On Fri, Jul 29, 2011 at 11:39, Peter Cock <p.j.a.cock at googlemail.com> wrote:

> On Fri, Jul 29, 2011 at 9:07 AM, Wibowo Arindrarto
> <w.arindrarto at gmail.com> wrote:
> > Hi Peter,
> > I made a local branch tracking your seqio-abi tree. I agree to most of
> the
> > changes, but I think I'm a bit lost on the filename part.
> > My intention is to use the filename of the Abi file as the ID for the
> > SeqRecord, instead of the stored records identified returned by seqret.
> The
> > reason is because it's easier to see which Abi file a SeqRecord came from
> by
> > looking at the ID (or output file name, in case the SeqRecord is written
> as
> > another format), since the records identifier data is not readily
> available.
> > I chose to store the records identifier in SeqRecord.name (sample_id), so
> > users can still cross check if they want to.
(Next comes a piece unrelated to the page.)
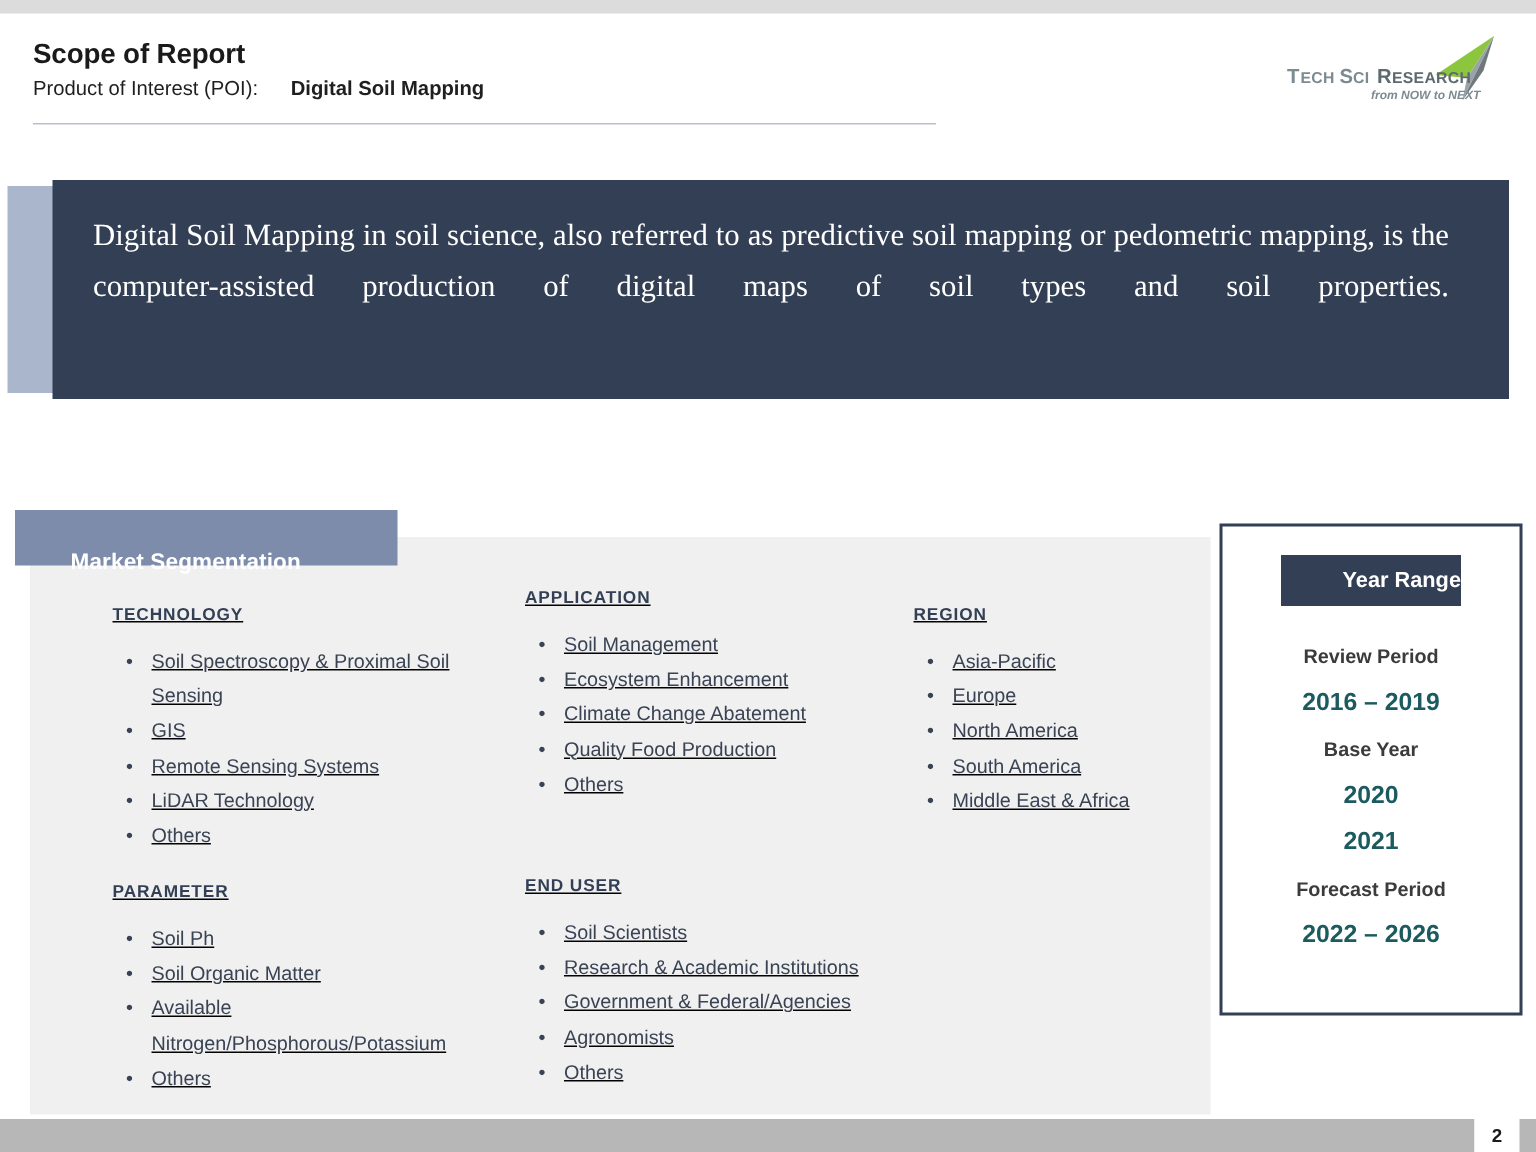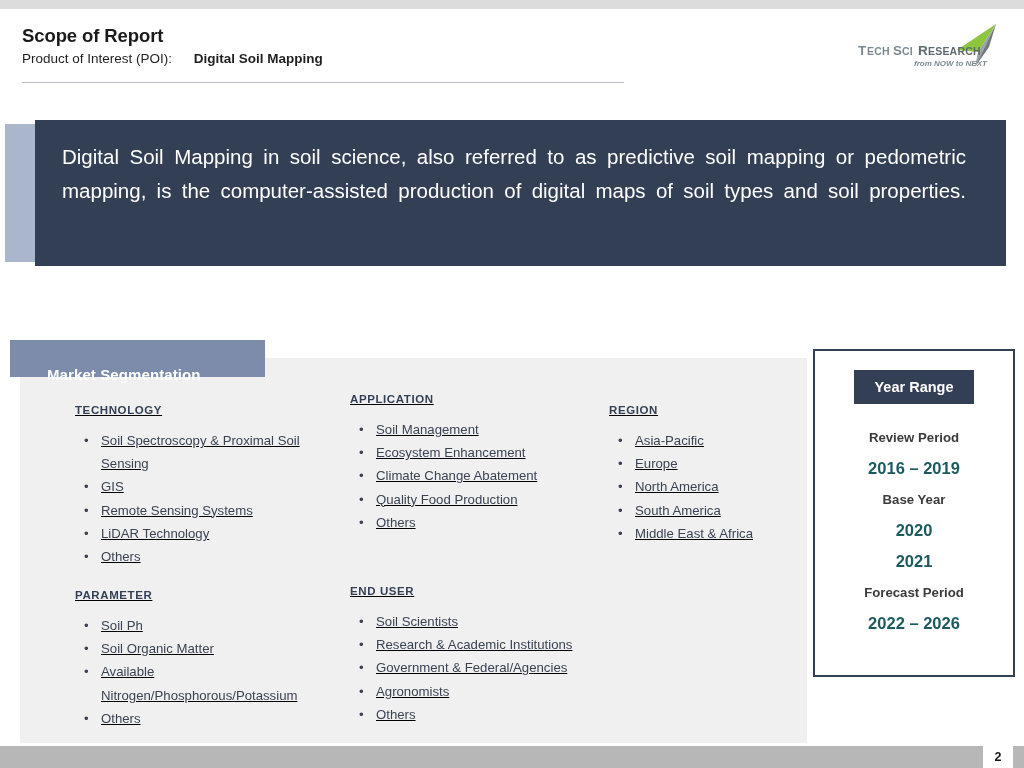"Digital Soil Mapping in soil" .hero-text { font-family: none -> Liberation Serif, serif }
> > My 'except' block (AbiIO.py:83) is a bad way to deal with '.name' being
> > absent, now that I think of it. But do you think instead of 'None', maybe
> we
> > could use 'file_id = str(handle)' or 'file_id = self.name'?
>
> There may not be a filename - the ABI file might be piped from stdin,
> or supplied as a StringIO handle, or a network handle. So using the
> filename as the primary identifier seems wrong to me. I would want
> the same ID regardless of how the file was loaded, or what the name
> was. Using the filename as the SeqRecord name (if available, "" if
> not) would be OK with me.
>
> The other justification for using the ID in the file as the SeqRecord's id
> is consistency with EMBOSS. We should also check how BioPerl does
> it - but I'm not sure if I have all the dependencies installed.
>
> Also, is it possible to concatenate multiple ABI files together?
>
> > And lastly, could you clarify what you mean by alphabet issue on
> > test_SeqIO.py?
>
> Add the three good ABI test files to the list in test_SeqIO.py and
> run the test, you'll get a complaint about the alphabet handling.
> I didn't have time to look into what exactly was going on yet.
>
> Peter
>